I know what I’m fighting for. It was explained to me in the contract. Keeping our family’s controlling interest in this ship.

It doesn’t sound like much, but this is no ordinary ship. A heavy-lift construction vessel, it’s a floating city—and presently the only one of its size. When it’s in international waters—and it almost always is—it’s practically a nation state. Impervious to the laws of others. Not even the Americans can stop the business we do on this ship.

And my father owns most of it. Not all of it—the network would never allow one man to hold that much power. But most of it is practically the same thing.

It generates an obscene amount of legitimate money each year installing topsides onto oil rig substructures. Tens of billions of dollars. But the illegitimate money is just as precious.

These fights, for instance. This night is just one of dozens each year. But they host more than fights on this ship.

“We will talk about this later.”

I nod at my father. I don’t care about the prize. The winning lost its shine more than a decade ago now. I fight because they make me.

I turn and walk towards the door. The mercenaries open it and I slip through first, then Maart, then Rainer and Evard in the rear.
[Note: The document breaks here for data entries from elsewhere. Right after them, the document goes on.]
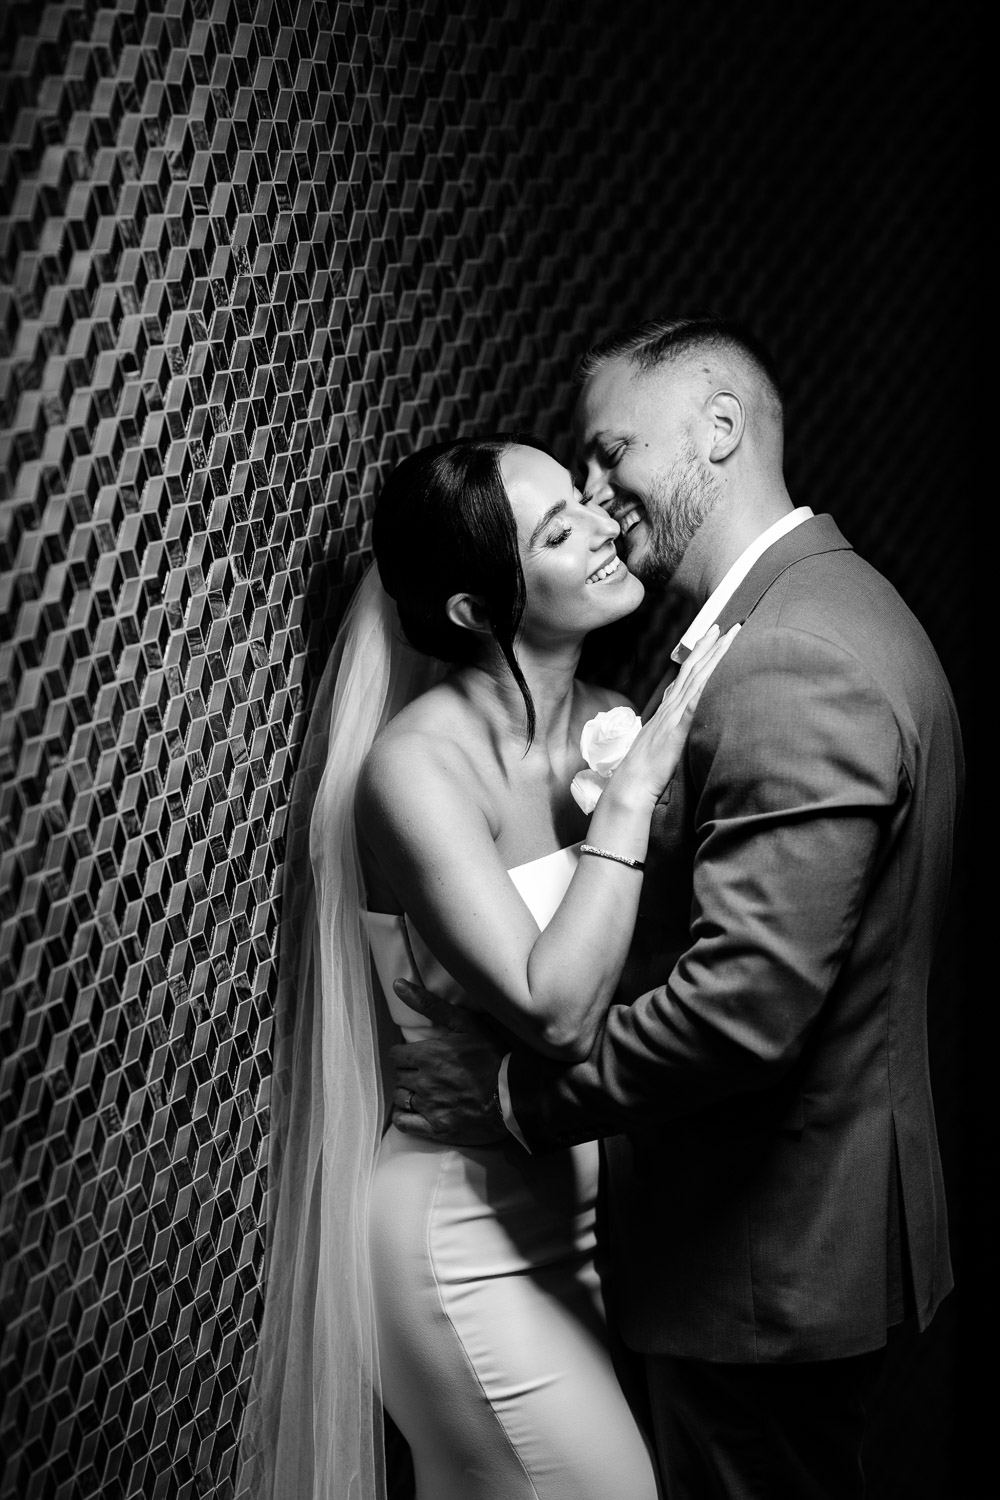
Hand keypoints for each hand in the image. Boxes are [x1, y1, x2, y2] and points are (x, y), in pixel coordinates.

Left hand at [389, 979, 508, 1145]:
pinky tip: (414, 1111)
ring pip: (401, 1098)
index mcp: (427, 1055)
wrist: (517, 1094)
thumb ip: (429, 1004)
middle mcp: (424, 1081)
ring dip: (407, 1093)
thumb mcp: (465, 1023)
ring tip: (423, 1091)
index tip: (416, 1056)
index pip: (396, 1055)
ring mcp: (430, 1106)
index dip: (405, 1054)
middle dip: (407, 1073)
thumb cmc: (493, 1055)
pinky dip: (404, 1117)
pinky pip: (405, 1124)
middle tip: (424, 1073)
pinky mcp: (438, 1128)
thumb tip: (397, 984)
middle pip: (398, 1076)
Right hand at [614, 621, 739, 805]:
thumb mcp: (659, 742)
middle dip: (711, 645)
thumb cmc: (644, 770)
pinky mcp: (678, 729)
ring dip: (714, 656)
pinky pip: (695, 702)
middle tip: (727, 625)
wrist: (630, 785)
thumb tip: (682, 720)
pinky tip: (719, 670)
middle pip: (693, 669)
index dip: (699, 653)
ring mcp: (673, 716)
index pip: (686, 674)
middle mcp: (671, 707)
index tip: (712, 635)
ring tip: (729, 637)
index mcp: (667, 710)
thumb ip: (670, 727)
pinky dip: (707, 684)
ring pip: (697, 678)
“We’re going this way,” Maart says, heading down.

But I go up.

“Guess we’re not.” Rainer laughs.

“Wait here,” Maart orders them. Then he races up the steps ahead of me. “Cort.” He pauses in front of the door. “You do not want that bottle. Do you understand me?”

I push him out of the way, but he’s not afraid of me and pushes me right back.

I will hit him. Any fucking time I want. But I’m not going to kill him and Maart is no pussy. He will retaliate and he and I are well enough matched that I will probably come out ahead, but just barely.